SIX years ago, Emperor Hirohito, speaking to his people in the hour of defeat and surrender, composed a poem:

Man should be like the manly pine That does not change its color Though bearing the fallen snow.

Pearl Harbor Day, 1951, finds Japan a rising sun once more, and the snow on the manly pine melting fast. The most dynamic, aggressive and industrialized people in Asia are again preparing themselves for the responsibilities and delights of sovereignty. Already the scene is changing. Trim, alert members of the National Police Reserve (nucleus of the army Japan must inevitably raise to defend herself) train with U.S. carbines, mortars, bazookas and light machine guns. The old zaibatsu (financial cliques) are reviving under new names. Recently a dozen offspring of the old Mitsubishi Commercial Co. combined into four large firms.

Are these only the normal manifestations of a vigorous people coming once more into their own?

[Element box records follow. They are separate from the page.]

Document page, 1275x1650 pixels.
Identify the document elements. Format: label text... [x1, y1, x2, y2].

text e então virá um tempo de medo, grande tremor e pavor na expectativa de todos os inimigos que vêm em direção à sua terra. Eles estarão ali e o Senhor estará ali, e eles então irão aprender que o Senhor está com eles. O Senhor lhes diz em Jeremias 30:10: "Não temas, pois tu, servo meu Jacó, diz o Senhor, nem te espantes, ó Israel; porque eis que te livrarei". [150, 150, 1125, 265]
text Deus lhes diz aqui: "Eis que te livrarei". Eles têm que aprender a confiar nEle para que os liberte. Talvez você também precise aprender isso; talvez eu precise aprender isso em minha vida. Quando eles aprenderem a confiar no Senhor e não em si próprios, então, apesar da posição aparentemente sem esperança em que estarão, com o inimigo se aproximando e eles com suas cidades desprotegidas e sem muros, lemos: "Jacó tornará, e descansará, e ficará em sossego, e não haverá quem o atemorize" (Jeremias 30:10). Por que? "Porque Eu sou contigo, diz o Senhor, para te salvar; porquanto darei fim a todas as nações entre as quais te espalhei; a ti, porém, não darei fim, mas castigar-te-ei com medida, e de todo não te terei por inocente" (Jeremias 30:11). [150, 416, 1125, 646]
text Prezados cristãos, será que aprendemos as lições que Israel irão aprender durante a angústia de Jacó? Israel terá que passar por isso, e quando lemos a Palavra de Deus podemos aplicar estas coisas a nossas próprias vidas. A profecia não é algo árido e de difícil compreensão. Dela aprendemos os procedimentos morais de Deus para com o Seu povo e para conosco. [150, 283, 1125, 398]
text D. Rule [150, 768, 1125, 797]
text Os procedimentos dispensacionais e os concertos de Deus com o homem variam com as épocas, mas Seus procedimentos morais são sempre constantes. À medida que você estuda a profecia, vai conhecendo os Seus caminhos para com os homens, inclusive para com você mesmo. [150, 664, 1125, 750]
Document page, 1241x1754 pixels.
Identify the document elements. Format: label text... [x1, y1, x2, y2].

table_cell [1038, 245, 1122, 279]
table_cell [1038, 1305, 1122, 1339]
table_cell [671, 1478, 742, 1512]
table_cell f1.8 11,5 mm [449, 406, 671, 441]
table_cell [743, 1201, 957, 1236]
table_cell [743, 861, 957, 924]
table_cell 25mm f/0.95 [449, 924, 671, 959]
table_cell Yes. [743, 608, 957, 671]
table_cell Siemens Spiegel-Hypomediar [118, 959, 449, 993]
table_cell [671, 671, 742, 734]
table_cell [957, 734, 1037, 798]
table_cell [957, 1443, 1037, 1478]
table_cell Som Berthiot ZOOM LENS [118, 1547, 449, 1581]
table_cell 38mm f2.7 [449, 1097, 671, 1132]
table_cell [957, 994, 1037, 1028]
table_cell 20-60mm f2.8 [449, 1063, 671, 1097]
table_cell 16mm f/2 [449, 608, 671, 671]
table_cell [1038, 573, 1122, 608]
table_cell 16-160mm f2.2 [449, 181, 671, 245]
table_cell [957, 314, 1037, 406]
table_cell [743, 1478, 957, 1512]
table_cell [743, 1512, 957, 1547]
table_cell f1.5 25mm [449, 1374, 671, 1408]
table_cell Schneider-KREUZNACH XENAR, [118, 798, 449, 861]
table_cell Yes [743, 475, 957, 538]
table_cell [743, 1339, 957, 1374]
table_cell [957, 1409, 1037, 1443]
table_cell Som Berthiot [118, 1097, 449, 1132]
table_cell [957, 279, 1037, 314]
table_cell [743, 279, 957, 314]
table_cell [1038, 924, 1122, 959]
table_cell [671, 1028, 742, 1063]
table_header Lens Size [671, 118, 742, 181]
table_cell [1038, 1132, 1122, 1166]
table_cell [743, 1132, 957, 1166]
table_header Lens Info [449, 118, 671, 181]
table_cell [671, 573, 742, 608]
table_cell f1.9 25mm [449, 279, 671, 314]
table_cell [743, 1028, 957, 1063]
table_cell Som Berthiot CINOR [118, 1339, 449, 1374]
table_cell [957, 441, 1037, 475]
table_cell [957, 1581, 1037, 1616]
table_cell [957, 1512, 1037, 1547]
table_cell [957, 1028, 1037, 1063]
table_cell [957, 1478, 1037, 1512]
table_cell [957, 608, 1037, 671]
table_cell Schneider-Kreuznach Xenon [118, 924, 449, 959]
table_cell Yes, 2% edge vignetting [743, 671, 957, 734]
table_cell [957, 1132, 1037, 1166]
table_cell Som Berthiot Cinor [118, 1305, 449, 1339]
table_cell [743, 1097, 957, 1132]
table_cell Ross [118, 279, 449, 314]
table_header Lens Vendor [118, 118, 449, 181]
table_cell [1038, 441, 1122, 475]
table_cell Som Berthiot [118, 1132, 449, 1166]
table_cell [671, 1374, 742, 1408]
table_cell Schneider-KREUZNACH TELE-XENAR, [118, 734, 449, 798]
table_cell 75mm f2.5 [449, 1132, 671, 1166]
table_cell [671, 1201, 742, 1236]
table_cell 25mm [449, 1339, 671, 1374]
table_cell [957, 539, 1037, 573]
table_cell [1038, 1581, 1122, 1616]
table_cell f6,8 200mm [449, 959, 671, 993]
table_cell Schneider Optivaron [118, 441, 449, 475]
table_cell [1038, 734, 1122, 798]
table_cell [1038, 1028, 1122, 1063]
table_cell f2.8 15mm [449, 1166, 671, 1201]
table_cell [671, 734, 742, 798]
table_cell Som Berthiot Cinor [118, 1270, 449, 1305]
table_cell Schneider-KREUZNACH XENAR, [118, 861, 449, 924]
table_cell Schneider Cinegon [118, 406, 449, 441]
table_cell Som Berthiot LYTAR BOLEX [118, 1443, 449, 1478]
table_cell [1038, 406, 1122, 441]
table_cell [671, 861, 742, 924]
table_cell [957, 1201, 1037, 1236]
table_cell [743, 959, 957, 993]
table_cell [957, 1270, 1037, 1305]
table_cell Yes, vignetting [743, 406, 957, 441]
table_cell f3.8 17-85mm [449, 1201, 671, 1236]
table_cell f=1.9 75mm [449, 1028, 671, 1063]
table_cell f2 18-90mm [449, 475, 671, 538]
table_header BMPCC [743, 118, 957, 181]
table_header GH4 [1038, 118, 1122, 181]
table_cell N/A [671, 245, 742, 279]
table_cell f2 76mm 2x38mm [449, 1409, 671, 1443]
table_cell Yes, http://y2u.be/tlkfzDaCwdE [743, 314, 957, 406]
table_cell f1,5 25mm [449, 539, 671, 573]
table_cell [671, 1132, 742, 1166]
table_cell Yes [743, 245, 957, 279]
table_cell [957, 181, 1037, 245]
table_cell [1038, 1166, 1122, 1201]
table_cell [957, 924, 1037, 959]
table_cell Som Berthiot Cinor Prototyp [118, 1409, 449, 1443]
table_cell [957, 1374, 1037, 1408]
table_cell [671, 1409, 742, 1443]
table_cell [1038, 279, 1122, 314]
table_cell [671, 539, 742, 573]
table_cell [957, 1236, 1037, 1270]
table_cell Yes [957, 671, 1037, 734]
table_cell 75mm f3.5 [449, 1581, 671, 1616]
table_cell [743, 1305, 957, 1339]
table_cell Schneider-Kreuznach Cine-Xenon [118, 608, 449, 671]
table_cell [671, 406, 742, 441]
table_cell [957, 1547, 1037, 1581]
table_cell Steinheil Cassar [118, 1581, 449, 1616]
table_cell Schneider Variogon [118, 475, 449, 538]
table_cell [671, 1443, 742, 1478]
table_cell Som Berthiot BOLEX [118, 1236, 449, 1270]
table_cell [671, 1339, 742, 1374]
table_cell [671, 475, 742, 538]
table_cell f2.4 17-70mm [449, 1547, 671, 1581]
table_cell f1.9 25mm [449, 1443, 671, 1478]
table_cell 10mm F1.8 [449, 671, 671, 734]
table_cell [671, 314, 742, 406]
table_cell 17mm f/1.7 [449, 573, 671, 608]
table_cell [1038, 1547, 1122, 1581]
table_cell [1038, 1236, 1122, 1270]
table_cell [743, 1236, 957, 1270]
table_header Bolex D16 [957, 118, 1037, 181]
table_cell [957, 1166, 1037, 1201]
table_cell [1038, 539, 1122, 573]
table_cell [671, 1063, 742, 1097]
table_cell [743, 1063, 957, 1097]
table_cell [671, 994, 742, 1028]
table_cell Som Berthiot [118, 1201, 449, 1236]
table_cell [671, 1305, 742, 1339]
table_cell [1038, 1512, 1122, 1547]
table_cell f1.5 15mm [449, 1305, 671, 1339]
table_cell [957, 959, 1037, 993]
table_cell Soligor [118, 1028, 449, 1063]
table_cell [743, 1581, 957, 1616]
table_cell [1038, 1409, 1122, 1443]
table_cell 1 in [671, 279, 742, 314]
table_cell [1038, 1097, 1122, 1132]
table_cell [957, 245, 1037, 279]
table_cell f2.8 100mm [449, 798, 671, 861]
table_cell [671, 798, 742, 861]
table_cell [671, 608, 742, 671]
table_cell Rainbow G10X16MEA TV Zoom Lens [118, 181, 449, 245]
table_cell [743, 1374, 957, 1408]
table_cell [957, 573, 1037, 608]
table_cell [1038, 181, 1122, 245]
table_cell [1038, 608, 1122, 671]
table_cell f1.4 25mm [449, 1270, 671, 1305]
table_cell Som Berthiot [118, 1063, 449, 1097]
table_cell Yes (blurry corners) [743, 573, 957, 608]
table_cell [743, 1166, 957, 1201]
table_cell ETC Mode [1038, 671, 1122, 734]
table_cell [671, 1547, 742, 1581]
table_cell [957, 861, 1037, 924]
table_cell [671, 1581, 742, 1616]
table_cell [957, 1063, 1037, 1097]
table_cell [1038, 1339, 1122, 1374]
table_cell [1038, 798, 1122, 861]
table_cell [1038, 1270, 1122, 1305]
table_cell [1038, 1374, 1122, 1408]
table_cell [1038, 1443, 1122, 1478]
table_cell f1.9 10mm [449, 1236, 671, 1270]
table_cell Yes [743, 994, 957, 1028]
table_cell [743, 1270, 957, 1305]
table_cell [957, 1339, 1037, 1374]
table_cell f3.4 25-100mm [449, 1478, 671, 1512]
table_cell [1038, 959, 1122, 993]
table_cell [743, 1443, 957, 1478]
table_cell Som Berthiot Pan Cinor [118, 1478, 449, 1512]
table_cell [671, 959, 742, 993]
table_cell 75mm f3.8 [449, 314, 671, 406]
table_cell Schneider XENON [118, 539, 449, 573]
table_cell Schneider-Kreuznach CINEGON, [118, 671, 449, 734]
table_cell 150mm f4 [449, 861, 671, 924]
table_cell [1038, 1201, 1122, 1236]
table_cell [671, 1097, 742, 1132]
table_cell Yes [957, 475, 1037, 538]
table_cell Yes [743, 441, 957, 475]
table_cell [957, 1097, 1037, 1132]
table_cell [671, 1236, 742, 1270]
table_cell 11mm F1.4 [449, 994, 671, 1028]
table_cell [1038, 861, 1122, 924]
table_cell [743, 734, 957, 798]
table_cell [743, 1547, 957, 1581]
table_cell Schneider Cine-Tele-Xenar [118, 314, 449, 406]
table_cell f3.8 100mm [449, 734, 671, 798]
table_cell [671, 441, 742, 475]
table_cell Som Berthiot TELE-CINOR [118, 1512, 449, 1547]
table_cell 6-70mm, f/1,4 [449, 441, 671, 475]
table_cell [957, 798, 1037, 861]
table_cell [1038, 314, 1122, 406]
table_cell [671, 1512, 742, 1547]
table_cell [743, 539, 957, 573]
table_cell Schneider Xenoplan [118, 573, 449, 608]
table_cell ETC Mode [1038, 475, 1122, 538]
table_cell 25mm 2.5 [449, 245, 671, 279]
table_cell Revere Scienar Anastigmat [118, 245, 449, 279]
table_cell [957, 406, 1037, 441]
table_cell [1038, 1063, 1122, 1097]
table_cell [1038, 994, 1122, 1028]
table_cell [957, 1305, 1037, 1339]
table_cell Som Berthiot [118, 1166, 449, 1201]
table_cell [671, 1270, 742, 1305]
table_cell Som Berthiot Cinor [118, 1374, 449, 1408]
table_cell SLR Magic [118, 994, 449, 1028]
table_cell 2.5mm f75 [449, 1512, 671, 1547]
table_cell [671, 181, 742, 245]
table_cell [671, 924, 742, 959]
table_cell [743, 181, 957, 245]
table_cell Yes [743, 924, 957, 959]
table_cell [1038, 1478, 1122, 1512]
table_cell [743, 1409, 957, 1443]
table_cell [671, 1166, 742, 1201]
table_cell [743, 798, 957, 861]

Japan's approaching independence portends an all-important shift in the balance of power in Asia.

For the present and for the foreseeable future, Japan is solidly encamped with the free world. But she is going to stay in camp on her own terms. Unfortunately stubborn SCAP brass give little if any indication that they appreciate the difference between an army of occupation and a security force in a sovereign nation. The occupiers' unwillingness to give up the privileges—the luxury houses, the cheap and plentiful servants, the free schools—they have enjoyed for six years is understandable enough; the men who have run the most benevolent occupation in history have little to apologize for. But they have a lot to learn.

For Foreigners Only. The Japanese are tired of the irritating inequalities of occupation. They have had more than enough of the sleek new cabs for "tourists" or "foreigners only," the so-called specialty stores that sell luxury goods, tax free, to foreigners only. In Tokyo alone there are more than 40 beer halls, off limits to Japanese, where Japanese-made beer sells for a little under 20¢ a bottle; the same beer, with tax, can cost the Japanese 90¢ or more a bottle. SCAP has started removing some of these irritations, but meanwhile it is adding others. During the past few months, the U.S. Army has replaced its inconspicuous jeeps with a fleet of 800 sleek, wide-bodied, olive-drab sedans, which use up more parking space in Tokyo's already jampacked streets, while apparently serving no more useful purpose than a softer ride for occupation brass.

It is no secret that SCAP's proposals for carrying out the terms of the security pact amount to little less than straightforward continuation of many aspects of the occupation. Ridgway's advisers would like to keep the Dai Ichi Building (No. 1 symbol of the occupation), the Imperial Hotel, the Ernie Pyle Theater and a host of lesser buildings and facilities in the Tokyo area. Even more important, particularly in the Orient where the word itself is anathema, the Army wants complete extraterritoriality for its military and civilian personnel. The prospect of such privileges led one member of the Japanese House of Councilors to speak of "a new occupation."